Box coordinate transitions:

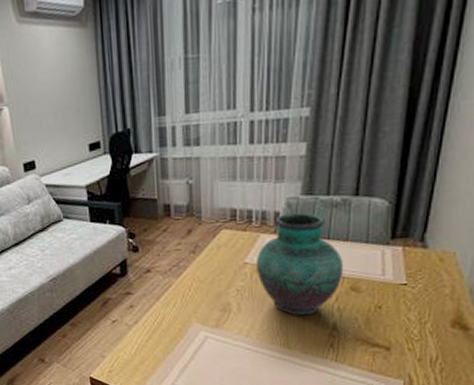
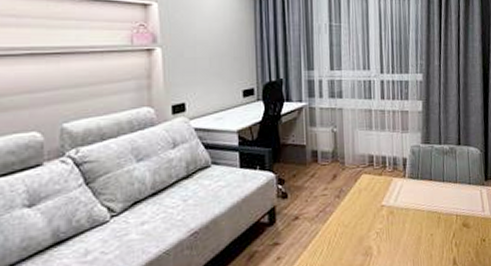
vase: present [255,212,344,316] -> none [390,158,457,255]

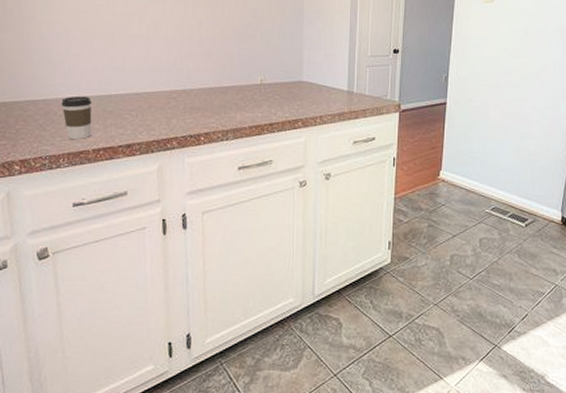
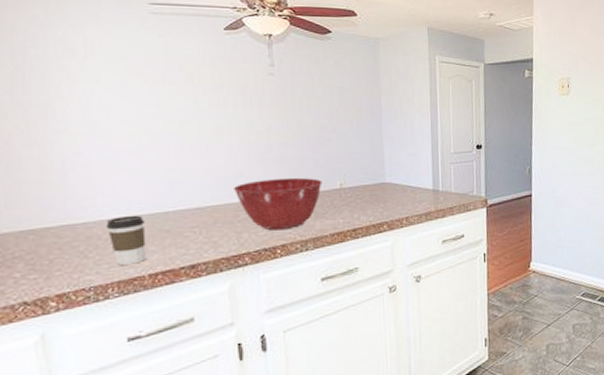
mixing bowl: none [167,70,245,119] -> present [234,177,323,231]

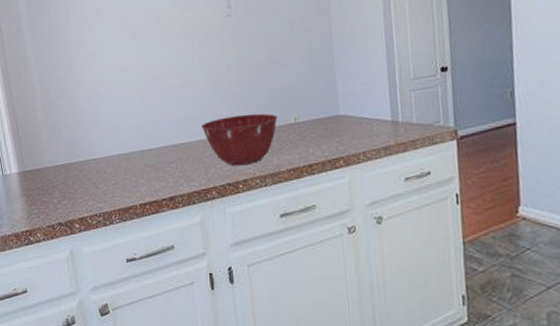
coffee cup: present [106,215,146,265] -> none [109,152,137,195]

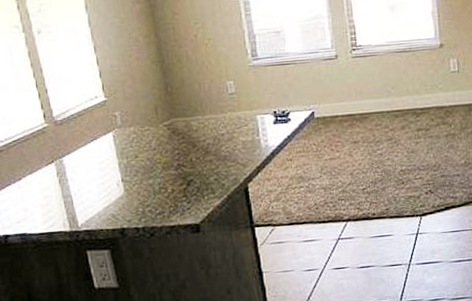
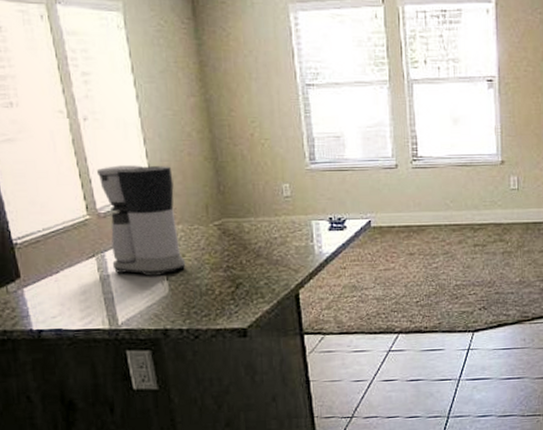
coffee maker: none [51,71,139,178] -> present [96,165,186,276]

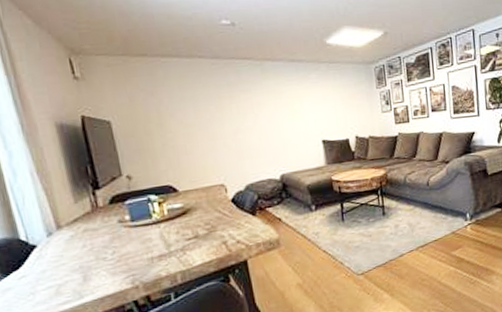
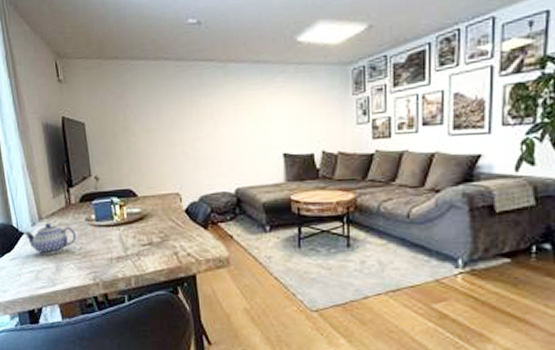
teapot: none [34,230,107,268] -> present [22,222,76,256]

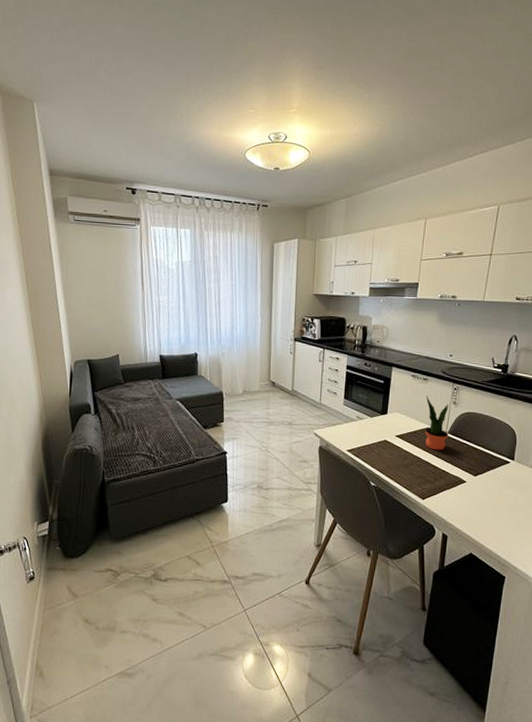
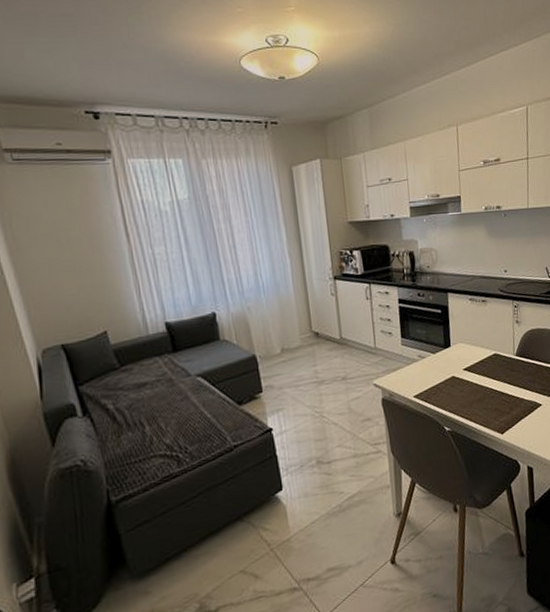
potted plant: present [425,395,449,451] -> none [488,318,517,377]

What the task asks: Would you mind repeating the records above exactly, without the pictures?

Written solution:
vase: present [255,212,344,316] -> none [390,158,457,255]

mixing bowl: none [167,70,245,119] -> present [234,177,323,231]

coffee cup: present [106,215,146,265] -> none [109,152,137,195]

coffee maker: none [51,71,139,178] -> present [96,165,186,276]

teapot: none [34,230,107,268] -> present [22,222,76,256]

potted plant: present [425,395,449,451] -> none [488,318,517,377]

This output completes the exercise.